Using Two-Pointer Technique

The most efficient approach uses sorting and two pointers ?

def find_min_difference(L1, L2):
    L1.sort()
    L2.sort()
    
    min_diff = float("inf")
    i = j = 0
    
    while i < len(L1) and j < len(L2):
        min_diff = min(min_diff, abs(L1[i] - L2[j]))
        
        if L1[i] < L2[j]:
            i += 1
        else:
            j += 1
    
    return min_diff

# Test with example
L1 = [2, 7, 4]
L2 = [16, 10, 11]
result = find_min_difference(L1, L2)
print(f"Minimum difference: {result}")

Minimum difference: 3

How It Works

After sorting: L1 = [2, 4, 7] and L2 = [10, 11, 16]

def find_min_difference_detailed(L1, L2):
    L1_sorted = sorted(L1)
    L2_sorted = sorted(L2)
    
    print(f"Sorted L1: {L1_sorted}")
    print(f"Sorted L2: {L2_sorted}")
    
    min_diff = float("inf")
    i = j = 0
    
    while i < len(L1_sorted) and j < len(L2_sorted):
        current_diff = abs(L1_sorted[i] - L2_sorted[j])
        print(f"Comparing {L1_sorted[i]} and {L2_sorted[j]}: diff = {current_diff}")
        
        min_diff = min(min_diff, current_diff)
        
        if L1_sorted[i] < L2_sorted[j]:
            i += 1
        else:
            j += 1
    
    return min_diff

# Test with example
L1 = [2, 7, 4]
L2 = [16, 10, 11]
result = find_min_difference_detailed(L1, L2)
print(f"\nMinimum difference: {result}")

Sorted L1: [2, 4, 7]
Sorted L2: [10, 11, 16]
Comparing 2 and 10: diff = 8
Comparing 4 and 10: diff = 6
Comparing 7 and 10: diff = 3
Comparing 7 and 11: diff = 4

Minimum difference: 3

Alternative Approach: Brute Force

For comparison, here's the brute force method that checks all pairs ?

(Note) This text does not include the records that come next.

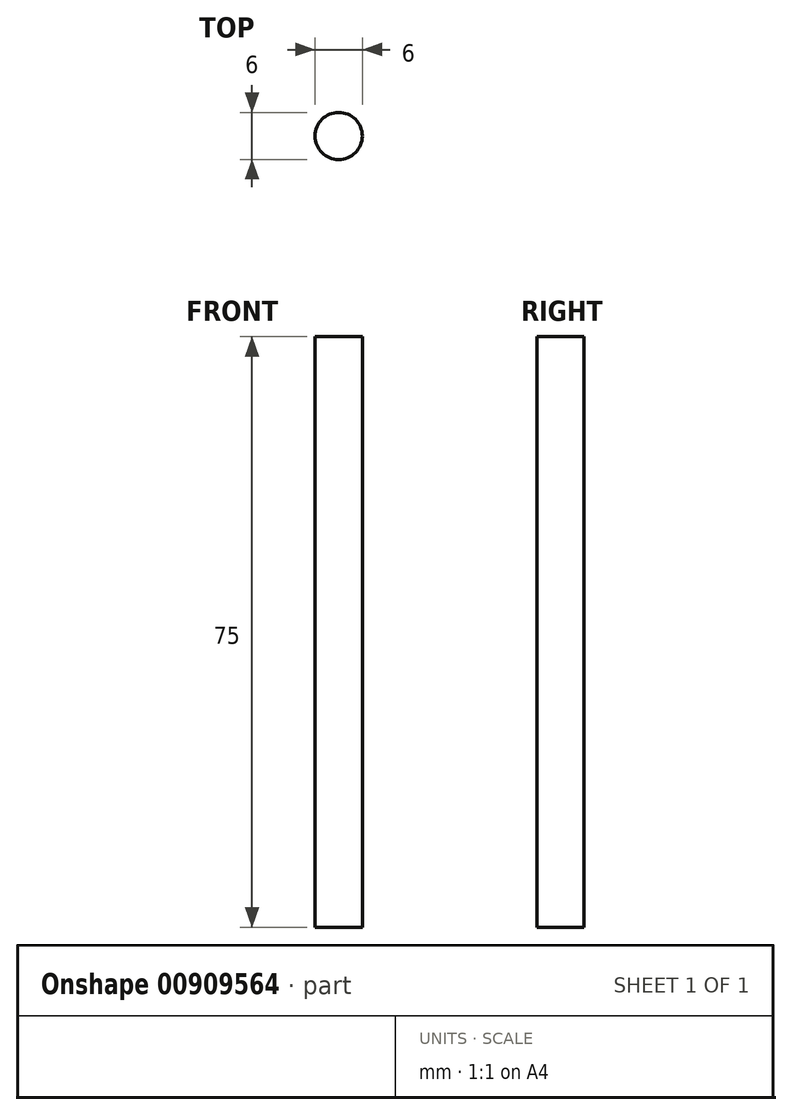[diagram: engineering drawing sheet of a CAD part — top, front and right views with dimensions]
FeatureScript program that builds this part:
annotation { "Feature Type Name" : "Feature", "Feature Type Description" : "" }
export const myFeature = defineFeature(function(context is Context, id is Id, definition is map)
    precondition{}
    {
        {
            var Q0;
            Q0=qCreatedBy(makeId("Top.planeOp"),FACE);
            var sketch = newSketch(context, id + "F0", { "sketchPlane" : qUnion([Q0])});
            skCircle(sketch, "E0", {"center": v(0, 0) * mm, "radius": 3 * mm});
            skSolve(sketch);
        }
        {
            var Q0;
            Q0 = qSketchRegion(id + "F0", true);
            extrude(context, id + "F1", {"entities" : qUnion([Q0]), "depth" : 75 * mm, "offsetDistance" : 25 * mm});
        }
    });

def find_min_difference_brute_force(L1, L2):
    min_diff = float("inf")
    
    for num1 in L1:
        for num2 in L2:
            current_diff = abs(num1 - num2)
            min_diff = min(min_diff, current_diff)
    
    return min_diff

# Test with example
L1 = [2, 7, 4]
L2 = [16, 10, 11]
result = find_min_difference_brute_force(L1, L2)
print(f"Minimum difference (brute force): {result}")

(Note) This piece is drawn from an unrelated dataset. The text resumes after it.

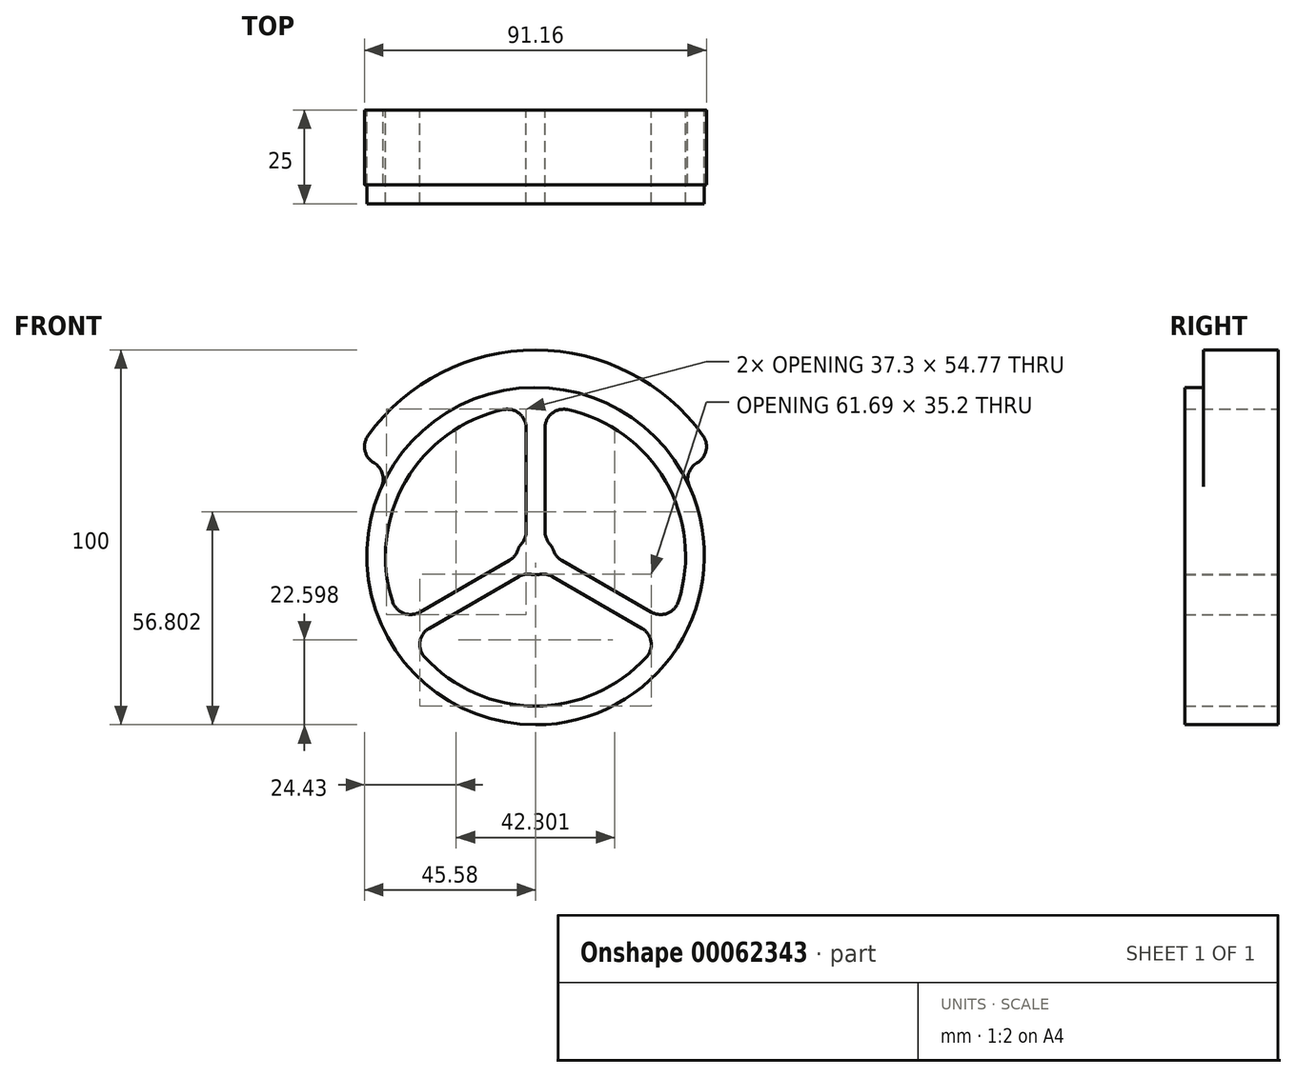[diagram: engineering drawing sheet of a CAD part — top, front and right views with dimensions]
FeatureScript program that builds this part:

Minimum difference (brute force): 3

Time Complexity Comparison

Conclusion

The two-pointer technique after sorting provides an efficient O(n log n + m log m) solution for finding minimum difference between elements from two lists. This approach is significantly better than the O(n × m) brute force method for large datasets.